ASSIGNED TASK> Set out exactly, line by line, the stretch of data below that begins at the line containing "y1=416, x2=537, y2=467)" and ends at the line containing "y1=402, x2=358, y2=437)", with both ends kept.

RECORDS PROVIDED>
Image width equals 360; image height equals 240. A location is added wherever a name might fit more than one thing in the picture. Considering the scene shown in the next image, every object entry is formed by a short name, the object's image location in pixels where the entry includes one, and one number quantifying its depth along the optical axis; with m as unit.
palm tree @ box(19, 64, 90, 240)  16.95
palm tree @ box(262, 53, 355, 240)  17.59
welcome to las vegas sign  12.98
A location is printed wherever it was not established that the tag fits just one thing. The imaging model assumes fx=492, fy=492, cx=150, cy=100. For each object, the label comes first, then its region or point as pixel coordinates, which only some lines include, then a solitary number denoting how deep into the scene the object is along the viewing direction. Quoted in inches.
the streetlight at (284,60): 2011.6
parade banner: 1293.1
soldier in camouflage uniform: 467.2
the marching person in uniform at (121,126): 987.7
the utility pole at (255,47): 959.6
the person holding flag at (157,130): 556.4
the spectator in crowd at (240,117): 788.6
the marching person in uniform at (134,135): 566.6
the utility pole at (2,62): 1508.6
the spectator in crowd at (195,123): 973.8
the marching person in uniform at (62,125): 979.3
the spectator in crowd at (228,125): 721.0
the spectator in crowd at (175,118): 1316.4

...

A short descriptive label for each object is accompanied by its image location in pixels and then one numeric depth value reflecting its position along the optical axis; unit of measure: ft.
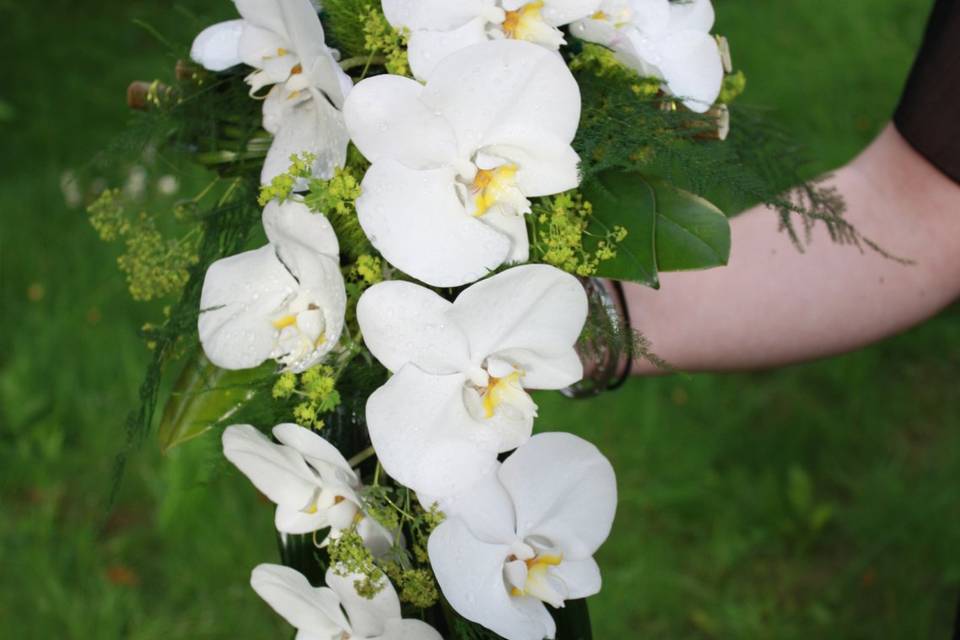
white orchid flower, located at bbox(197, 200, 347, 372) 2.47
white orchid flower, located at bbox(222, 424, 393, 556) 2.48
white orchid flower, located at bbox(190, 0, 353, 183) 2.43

* * *

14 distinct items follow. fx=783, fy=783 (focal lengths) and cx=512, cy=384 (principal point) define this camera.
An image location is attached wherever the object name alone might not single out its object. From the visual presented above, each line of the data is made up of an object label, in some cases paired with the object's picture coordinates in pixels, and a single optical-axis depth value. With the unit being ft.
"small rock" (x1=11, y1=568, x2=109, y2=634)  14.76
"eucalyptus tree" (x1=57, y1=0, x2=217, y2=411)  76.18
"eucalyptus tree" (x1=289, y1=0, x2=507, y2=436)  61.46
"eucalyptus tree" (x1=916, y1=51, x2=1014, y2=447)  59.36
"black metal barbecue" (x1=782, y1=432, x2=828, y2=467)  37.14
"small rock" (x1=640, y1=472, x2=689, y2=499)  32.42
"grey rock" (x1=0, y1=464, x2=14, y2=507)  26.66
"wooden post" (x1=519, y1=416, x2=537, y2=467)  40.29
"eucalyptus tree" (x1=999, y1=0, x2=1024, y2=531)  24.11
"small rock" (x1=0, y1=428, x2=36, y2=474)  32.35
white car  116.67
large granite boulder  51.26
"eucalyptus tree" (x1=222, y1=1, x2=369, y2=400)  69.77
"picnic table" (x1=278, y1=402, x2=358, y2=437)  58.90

WRITTEN ANSWER>
"wooden post" (x1=519, y1=416, x2=537, y2=467)  40.29
"eucalyptus tree" (x1=999, y1=0, x2=1024, y2=531)  24.11
"small rock" (x1=0, y1=428, x2=36, y2=474)  32.35
white car  116.67
large granite boulder  51.26
"eucalyptus tree" (x1=222, y1=1, x2=369, y2=400)  69.77
"picnic table" (x1=278, y1=402, x2=358, y2=437)  58.90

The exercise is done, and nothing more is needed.